Sora

The Sora MCP Server integrates with OpenAI’s latest Sora 2 API to help you generate and remix videos directly from an MCP-compatible client.

You can feed it text prompts to create new video clips, modify existing videos, and keep tabs on the generation progress without leaving your workflow.

Features

  • 🎥 Create Videos: Generate video clips directly from text descriptions using Sora 2.
  • 🔀 Remix Videos: Take an existing video and alter it with a new prompt to create variations.
  • 📊 Track Job Status: Check the real-time progress of your video generation tasks.
  • 💾 Auto-Download Videos: A handy tool automatically saves completed videos to your local machine.
  • 🔌 Dual Server Architecture: Includes separate implementations for local (stdio) and remote (http) connections, optimizing for security and accessibility.

How To Use It

1. Clone the repository and install the necessary dependencies:

git clone https://github.com/Doriandarko/sora-mcp
cd sora-mcp
npm install

2. Build the project.

npm run build

3. This project contains two different MCP server implementations for distinct situations:

  • stdio-server.ts: Designed for local clients like Claude Desktop. It communicates via standard input/output (stdio), which is fast, secure, and doesn’t require a network connection.
  • server.ts: Built for remote access from web-based tools or clients like VS Code and Cursor. It runs as an HTTP server on port 3000.

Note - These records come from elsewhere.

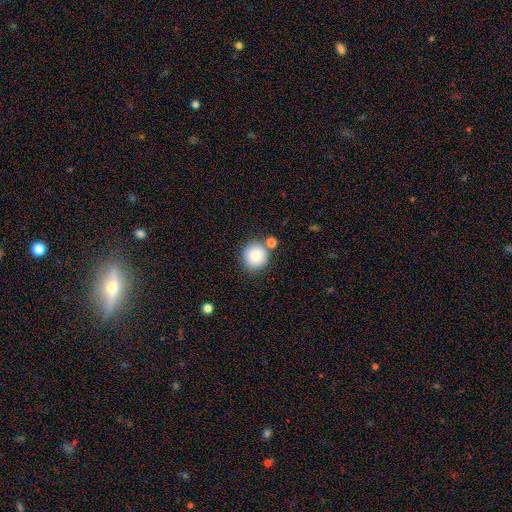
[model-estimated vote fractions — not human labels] Q: Smooth or featured?
A: smooth (82%); runner-up: star or artifact (9%)
Q: How rounded?
A: round (93%); runner-up: in between (6%)
Q: Merging?
A: none (74%); runner-up: merger (13%)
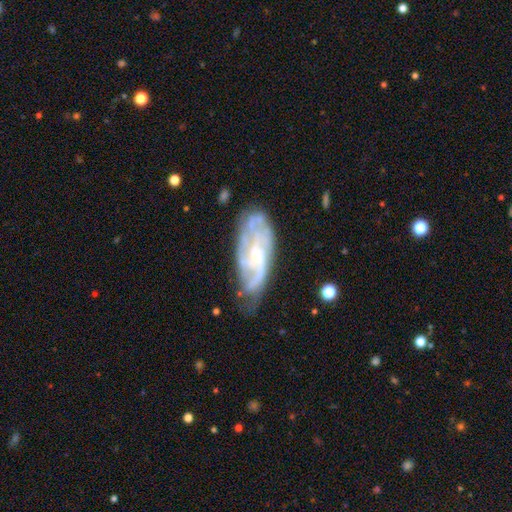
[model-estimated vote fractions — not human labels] A featured or disk galaxy (81%) with no bar (56%), tight (49%) spiral arms (93%) and a small central bulge (50%).

Vote fractions:
- Smooth or featured? featured or disk: 81% / smooth: 13% / star or artifact: 6%
- Edge-on disk? no: 92% / yes: 8%
- Bar? no: 56% / weak: 36% / strong: 8%
- Spiral arms? yes: 93% / no: 7%
- Spiral winding? tight: 49% / medium: 39% / loose: 12%
- Spiral arm count? can't tell: 34% / 3: 24% / 2: 19% / 4: 14% / more than 4: 5% / 1: 5%
- Bulge size? small: 50% / moderate: 32% / none: 14% / large: 3% / dominant: 1%
- Merging? none: 63% / minor disturbance: 25% / major disturbance: 10% / merger: 2%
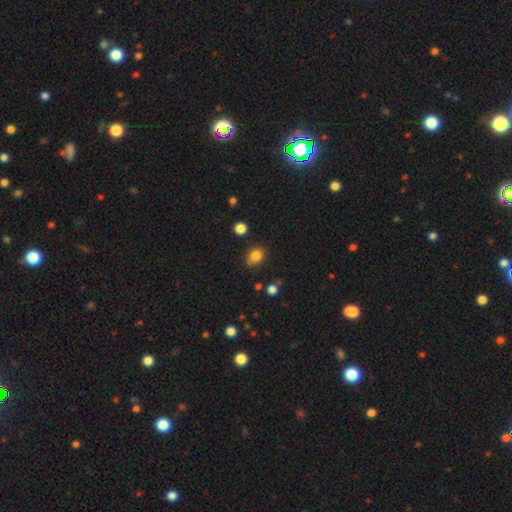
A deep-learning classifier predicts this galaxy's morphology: smooth 83%, star or artifact 12%, featured or disk 5%. Down the decision tree: how rounded — round (59%); merging — none (71%).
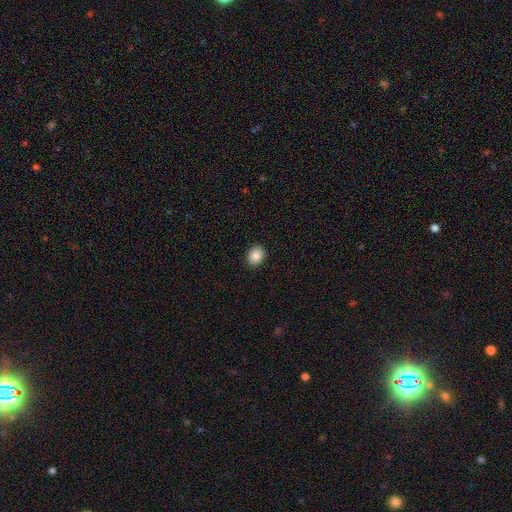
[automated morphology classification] Overall: smooth (89%). How rounded: in between (50%, tied with round). Merging: none (90%).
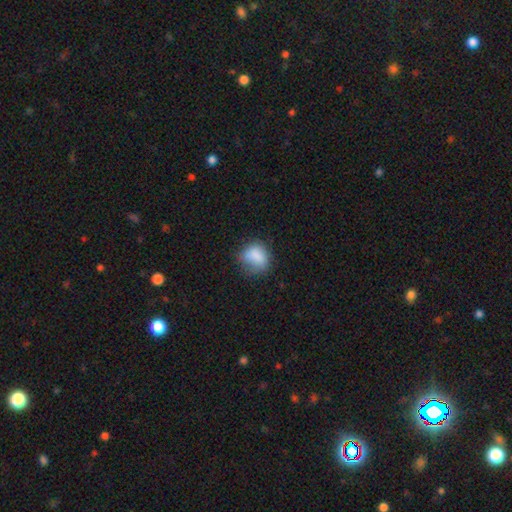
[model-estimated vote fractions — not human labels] A smooth galaxy with no disk features (81%) that is round (50%).

Vote fractions:
- Smooth or featured? smooth: 81% / star or artifact: 10% / featured or disk: 9%
- How rounded? round: 50% / in between: 49% / cigar-shaped: 1%
- Merging? none: 52% / minor disturbance: 31% / major disturbance: 15% / merger: 3%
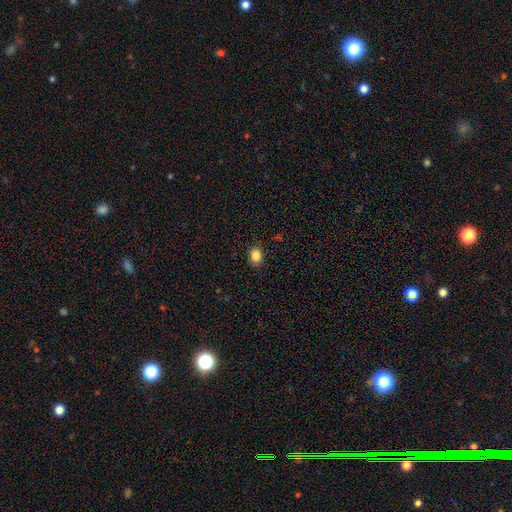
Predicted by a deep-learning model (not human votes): The model was most divided on "how rounded": in between: 55%, round: 44%, cigar-shaped: 1%. More confident: merging — none (88%); smooth or featured — smooth (86%).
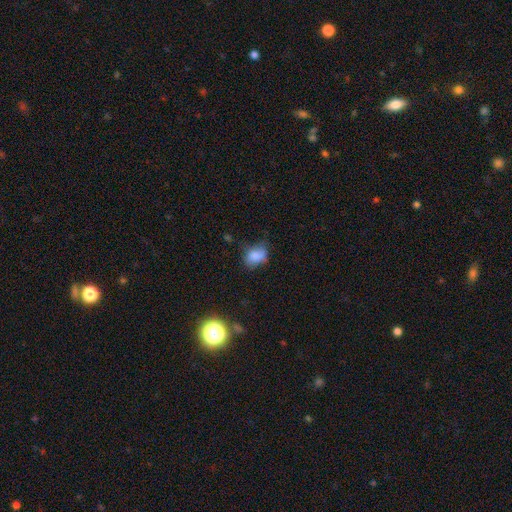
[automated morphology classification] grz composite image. It shows a smooth galaxy with no disk features (82%) that is in between round and cigar-shaped (71%). Merging: none (54%).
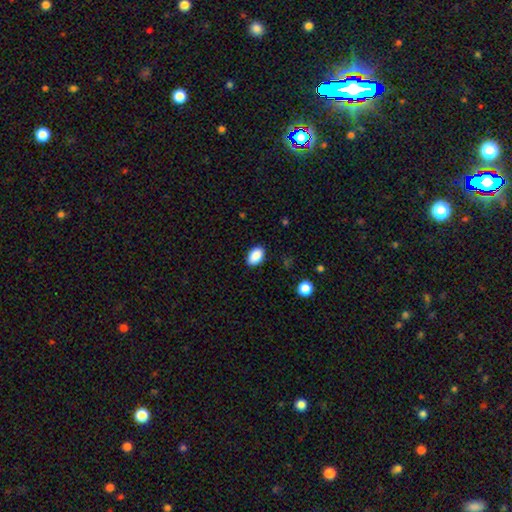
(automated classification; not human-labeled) smooth 90%, star or artifact 8%, featured or disk 3%. Down the decision tree: how rounded — in between (89%); merging — none (88%).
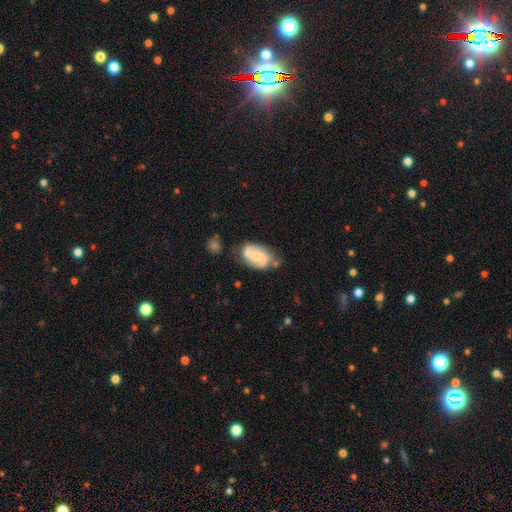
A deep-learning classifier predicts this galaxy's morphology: Overall: featured or disk (68%). Edge-on disk: no (97%). Bar: no (55%; weak 36%). Spiral arms: yes (87%). Spiral arm count: 2 (84%). Spiral winding: medium (49%; loose 29%). Bulge size: moderate (47%; small 38%). Merging: none (49%; minor disturbance 23%).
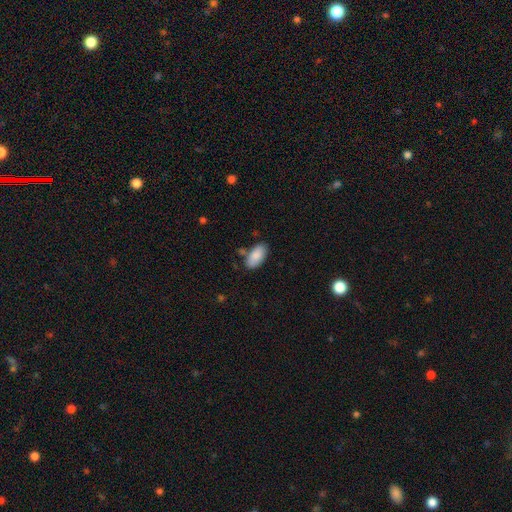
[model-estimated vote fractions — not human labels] smooth-or-featured: smooth: 88% | star or artifact: 6% | featured or disk: 6%
  how-rounded: in between: 94% | cigar-shaped: 4% | round: 2%
  merging: none: 76% | minor disturbance: 15% | merger: 6% | major disturbance: 3%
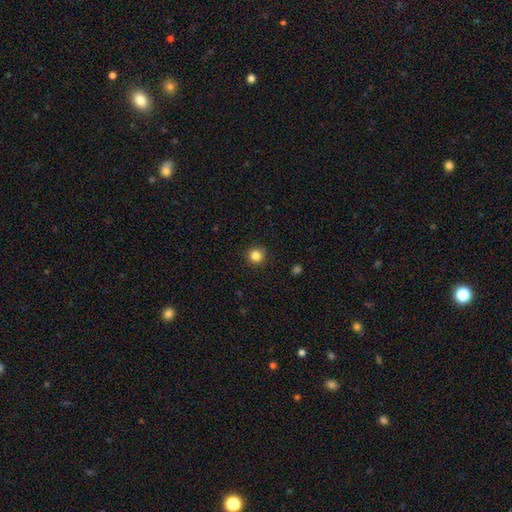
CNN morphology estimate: type=smooth (83%); roundness=round (94%); merging=none (92%).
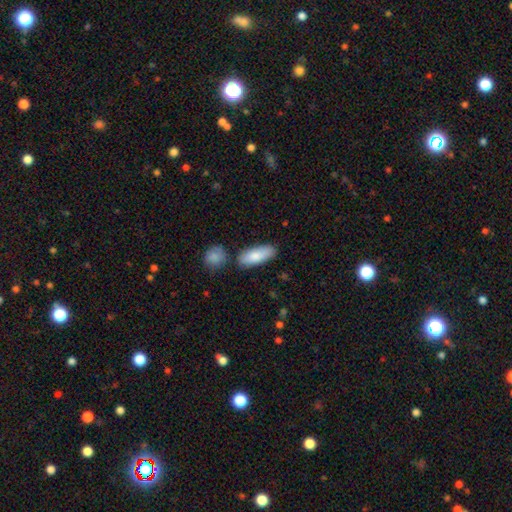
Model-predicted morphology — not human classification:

4. Connecting to your MCP clients

For Claude Desktop:
You need to create a configuration file to tell the Claude app how to run the server.

  1. Copy the example config file claude_desktop_config.example.json to ~/Library/Application Support/Claude/claude_desktop_config.json.
  2. Open the new file and update the args path to the absolute path of the sora-mcp/dist/stdio-server.js file on your machine.
  3. Add your OpenAI API key to the OPENAI_API_KEY field.
  4. Restart the Claude Desktop application. The Sora tools will now be available.

For HTTP Clients (VS Code, MCP Inspector, etc.):
Run the server in development mode.

npm run dev

Or run it in production mode.

npm run build
npm start

You can then connect your client to http://localhost:3000/mcp.

5. All available tools

  • create-video: Generates a video from a prompt. You can specify the model, duration, and resolution.
  • get-video-status: Checks the progress of a video generation job using its video_id.
  • list-videos: Retrieves a paginated list of all your video generation jobs.
  • download-video: Returns a curl command to download a completed video file manually.
  • save-video: Automatically downloads and saves a completed video to your computer. This is often more convenient than using download-video.
  • remix-video: Creates a new video based on an existing one with a new text prompt.
  • delete-video: Removes a video job and its associated files.

FAQs

Q: Do I need to manually download the video after it’s generated?
A: You can, using the download-video tool that gives you a curl command. However, a more direct workflow is to use get-video-status to confirm the video is complete, and then use the save-video tool to automatically download it to your specified directory.

Q: How do I update the server path in the Claude Desktop configuration if I move the project folder?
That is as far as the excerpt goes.